Volume 55 | Number S3 | December 2020

Abstract List

Carrie Colla PhD, Wendy Yang MS, Alexander J. Mainor J.D., M.P.H. , Ellen Meara, Mariétou H. Ouayogodé PhD, Valerie A. Lewis Ph.D., Stephen Shortell M.B.A., M.P.H., Ph.D., Elliott Fisher


To assess the association between clinical integration and financial integration, quality‐focused care delivery processes, and beneficiary utilization and outcomes.

Data Sources

Multiphysician practices in the 2017‐2018 National Survey of Healthcare Organizations and Systems (response rate 47%) and 2017 Medicare claims data.

Study Design

Cross‐sectional study of Medicare beneficiaries attributed to physician practices, focusing on two domains of integration: clinical (coordination of patient services, use of protocols, individual clinician measures, access to information) and financial (financial management and planning across operating units). We examined the association between integration domains, the adoption of quality‐focused care delivery processes, beneficiary utilization and health‐related outcomes, and price‐adjusted spending using linear regression adjusting for practice and beneficiary characteristics, weighting to account for sampling and nonresponse.

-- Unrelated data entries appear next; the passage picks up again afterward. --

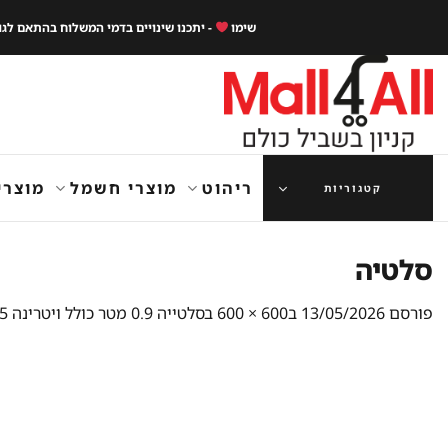
Ski
שימו
- יתכנו שינויים בדמי המשלוח בהתאם לג
t
conten
ריהוט
מוצרי חשמל
מוצרי
קטגוריות
סלטיה
פורסם
13/05/2026
ב
600 × 600
ב
סלטייה 0.9 מטר כולל ויטרינה 5 גסטרונום 1/4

Data Collection/Extraction Methods

1 604 580 fee‐for‐service Medicare beneficiaries aged 66 or older attributed to 2113 practices. Of these, 414 209 beneficiaries were considered clinically complex (frailty or 2 + chronic conditions).

Principal Findings

Financial integration and clinical integration were weakly correlated (correlation coefficient = 0.19). Clinical integration was associated with significantly greater adoption of quality‐focused care delivery processes, while financial integration was associated with lower adoption of these processes. Integration was not generally associated with reduced utilization or better beneficiary‐level health‐related outcomes, but both clinical integration and financial integration were associated with lower spending in both the complex and noncomplex cohorts: (clinical complex cohort: ‐$2518, [95% CI: −3324, −1712]; clinical noncomplex cohort: ‐$255 [95% CI: −413, −97]; financial complex cohort: ‐$997 [95% CI: ‐$1320, ‐$679]; and financial noncomplex cohort: ‐$143 [95% CI: −210, ‐$76]).


Higher levels of financial integration were not associated with improved care delivery or with better health‐related beneficiary outcomes. Nonfinancial forms of integration deserve greater attention, as practices scoring high in clinical integration are more likely to adopt quality‐focused care delivery processes and have greater associated reductions in spending in complex patients.